Personally I feel that Williams uses this scene to enhance and highlight many different aspects of the play that include the following:
1. Idealistic Illusion v.s. Blunt Reality:
This scene contributes to this ongoing contrast by bringing alive the harsh reality of what really happens in this world—that if you let down your guard for even a second, anyone can come by (even a complete stranger!) and take advantage of your momentary weakness in an instant (as shown by the prostitute “rolling” the drunkard, the drunkard fighting the prostitute, and the “Negro Woman” searching through the prostitute’s forgotten purse). By only displaying not-so-good aspects of humans (greed, cunning, violence), Williams highlights the mercilessness of reality (which Stanley represents throughout this play, and which may slightly foreshadow his actions at the end of Scene 10), driven by the animalistic concept of “survival of the fittest” and the fact that everyone is vulnerable—even if you take advantage of someone, someone else may also be taking advantage of you.
2. Blanche’s stance as a victim:
In this scene, because both the prostitute and drunkard are the victims in some way (the drunkard was robbed; the prostitute’s purse was looted by the “Negro Woman”), Williams may be using both the represent Blanche in a way and emphasize her vulnerable state in that environment: the prostitute relates to Blanche because of her own controversial past as a near-prostitute when she lived in the Flamingo hotel (or “the Tarantula Arms” as she wryly calls it) and the drunkard relates to her current state as the beginning of Scene 10 says, “It is a few hours later that night. Blanche has been drinking fairly steadily since Mitch left…” (p 122).
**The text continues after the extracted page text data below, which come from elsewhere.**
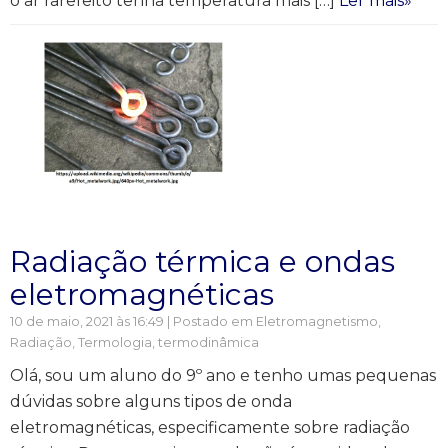
o ar rarefeito tenha temperatura mais […]
Ler mais»
Radiação térmica e ondas
eletromagnéticas
10 de maio, 2021 às 16:49 | Postado em
Eletromagnetismo
,
Radiação
,
Termologia, termodinâmica
Olá, sou um aluno do 9º ano e tenho umas pequenas
dúvidas sobre alguns tipos de onda
eletromagnéticas, especificamente sobre radiação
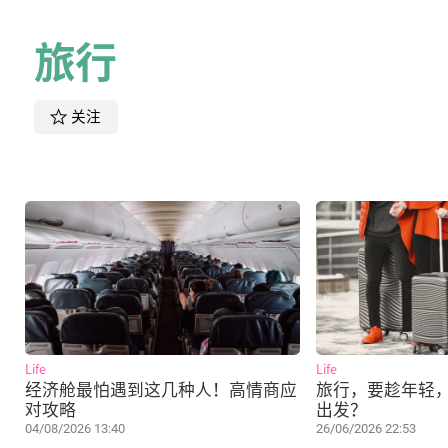
旅行
关注
Life
Life
经济舱最怕遇到这几种人！高情商应
旅行，要趁年轻
对攻略
出发？
04/08/2026 13:40
26/06/2026 22:53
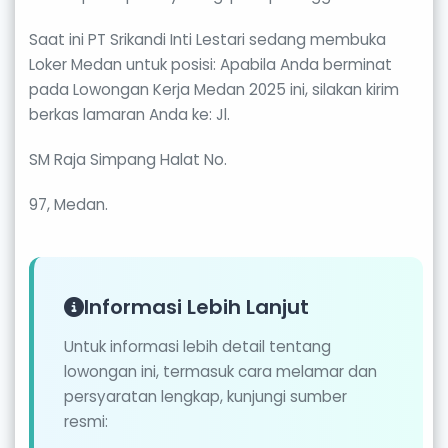
Saat ini PT Srikandi Inti Lestari sedang membuka
Loker Medan untuk posisi: Apabila Anda berminat
pada Lowongan Kerja Medan 2025 ini, silakan kirim
berkas lamaran Anda ke: Jl.
SM Raja Simpang Halat No.
97, Medan.
Informasi Lebih Lanjut
Untuk informasi lebih detail tentang
lowongan ini, termasuk cara melamar dan
persyaratan lengkap, kunjungi sumber
resmi:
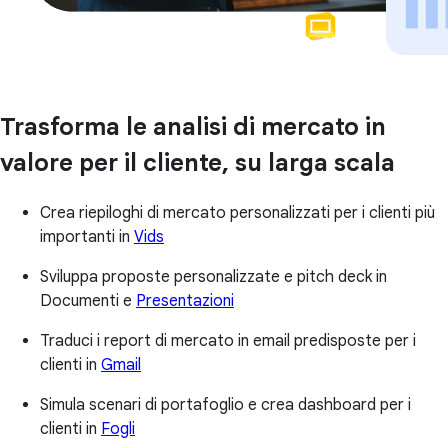
Trasforma le analisi di mercato in
valore per il cliente, su larga scala
Crea riepiloghi di mercato personalizzati per i clienti più
importanti in
Vids
Sviluppa proposte personalizzate e pitch deck in
Documenti e
Presentazioni
Traduci i report di mercato in email predisposte per i
clienti in
Gmail
Simula scenari di portafoglio e crea dashboard per i
clienti in
Fogli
3. To characterize the environment and further emphasize how Blanche cannot fit into it:
This scene further characterizes the crowded poor urban environment that the Kowalski’s small flat is set in by displaying an event that shows how people, driven by the need to survive, are not above taking advantage of their fellow human beings, especially in the urban cities where the close environment and rampant poverty are major factors. In turn, this characterization of Stanley’s home environment also serves to highlight the differences between the civil old Southern culture of gentle women and courteous men that Blanche came from and the animalistic, survival-of-the-fittest, harshly honest environment she arrives in, and how she can’t fit into it, as she panics right after this scene when she returns to the phone and says,
“Operator! Operator! Never mind long-distance. Get Western Union. There isn’t time to be—Western—Western Union!... Yes! I—want to—Take down this message! ‘In desperate, desperate circumstances! Help me! Caught in a trap…’” (p 128).
In the end, this scene also directly contradicts Blanche’s last line—“Whoever you are—I have always depended on the kindness of strangers.” (end of Sc. 11, p 142)— because it shows that perhaps there is no such thing as “the kindness of strangers” as even strangers are known to take advantage of each other.